SUL Topic 3 - Logistic Regression Flashcards
Logistic Regression
A statistical method used to predict binary outcomes by analyzing the outcome’s relationship with one or more predictor variables.
1) Obtaining historical data
The first step in building a logistic regression model is to obtain historical data with a labeled column for the outcome you want to predict.
2) Partitioning data
Divide the data into a training set and a testing set, with the training set being larger, to build and test the model respectively.
3) Selecting relevant variables
Select relevant variables from the training data based on logic, domain expertise, or theory to build the model.
4) Building the model
The logistic regression algorithm creates a model, which is an equation, based on the selected variables and outcome.
5) Testing model accuracy
Test the accuracy of the model using the test set and a confusion matrix.

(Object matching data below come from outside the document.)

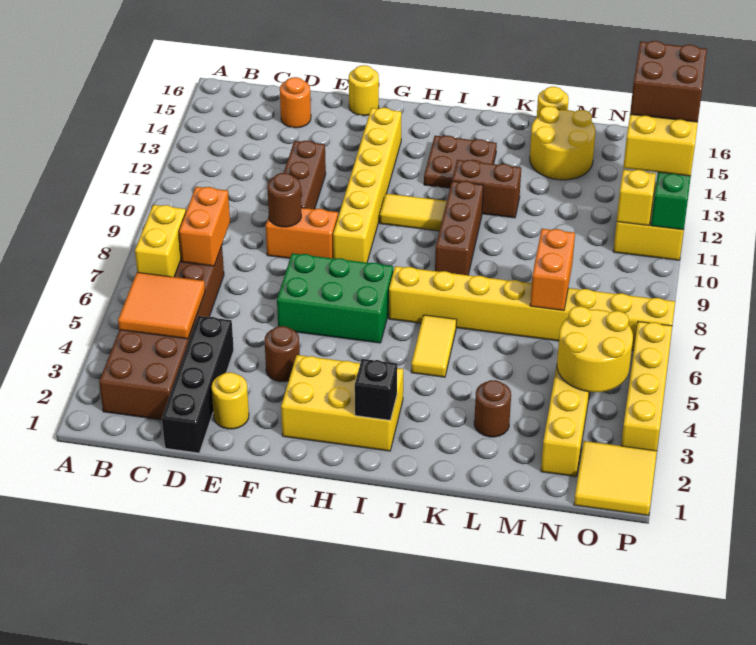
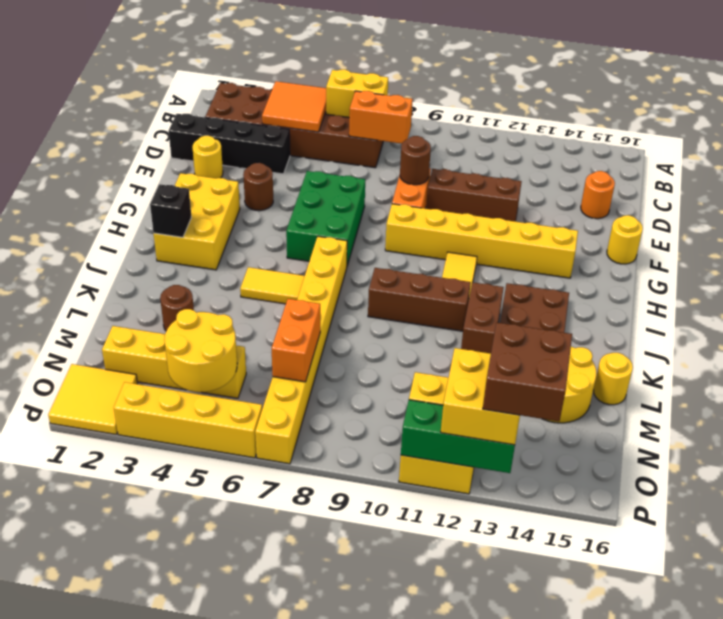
orange brick M7:M8 level 2 -> orange brick M7:N7 level 2

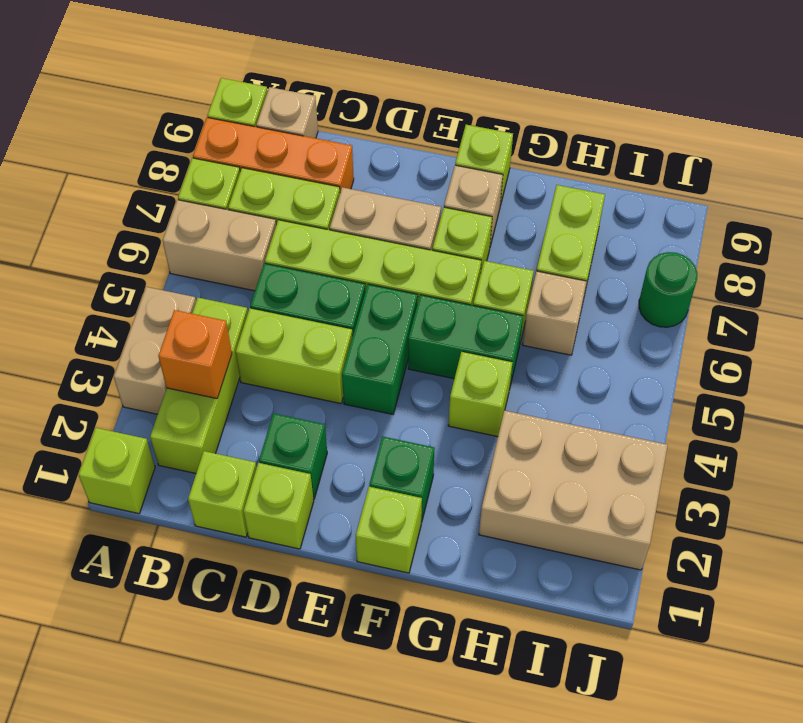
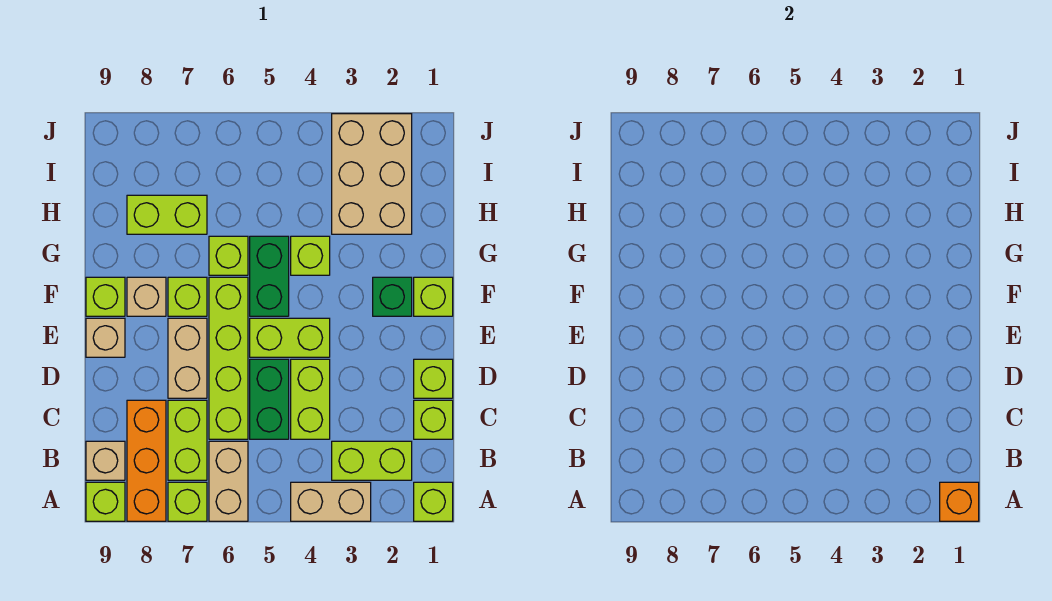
lime brick B2:B4 level 1 -> lime brick B2:B3 level 1
orange brick B3 level 2 -> orange brick A1 level 2
green brick D2 level 1 -> none
green brick E4:E5 level 1 -> lime brick E4:E5 level 1
tan brick H6 level 1 -> tan brick E9 level 1
green round brick J7 level 1 -> none

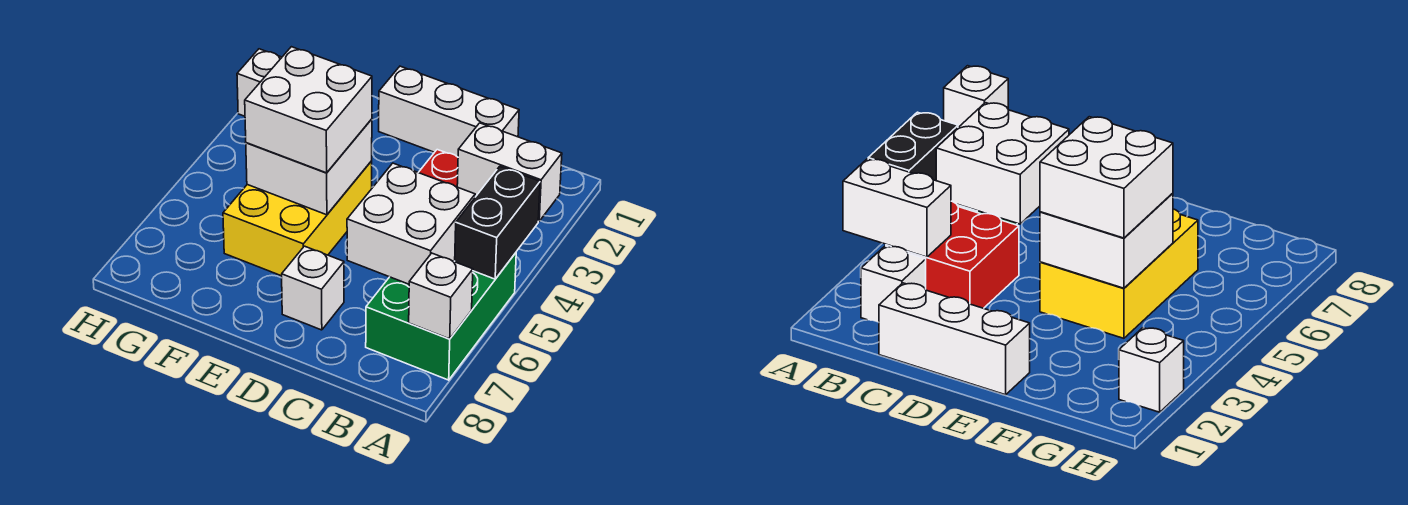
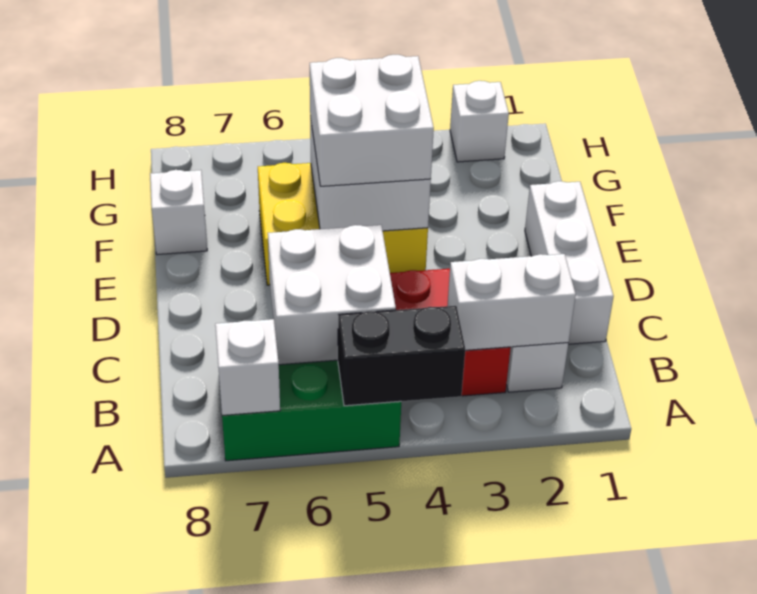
white brick A3:B3 level 2 -> white brick B2:B3 level 2
white brick D7 level 1 -> white brick F8 level 1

Training and test set division
Divide the data randomly into a training set (2/3) and a test set (1/3), unless it is a time series problem.
Cross-validation
Divide the data into k subsamples, use k-1 for training and the remaining one for testing, repeat k times to ensure all examples are used for both training and testing.
Data balancing
Balance the training data by deleting records from the most frequent category or duplicating records in the less frequent category to avoid poor models.
1st Consideration:
Overfitting
When a model is excessively complex and includes noise instead of underlying relationships, which can be avoided through cross-validation.
2nd Consideration:
Variable selection challenges
Deciding on the input variables to use can be challenging and is often based on logic, domain expertise, or theory.
3rd Consideration:
Minimum data requirements
A minimum of 50 cases per predictor is recommended, and larger datasets with balanced categories tend to produce better results.
Model performance evaluation
- Evaluate model performance using
ROC curve - Misclassification rate
- Accuracy rate
- Confusion matrix.
Improving model performance
- Adjust model parameters
- Try different modeling techniques
- Improve data quality
- Experiment with multiple models.
Selecting target and input variables (Summary #1)
Select a binary target variable to predict and relevant input variables with few missing values and low correlation.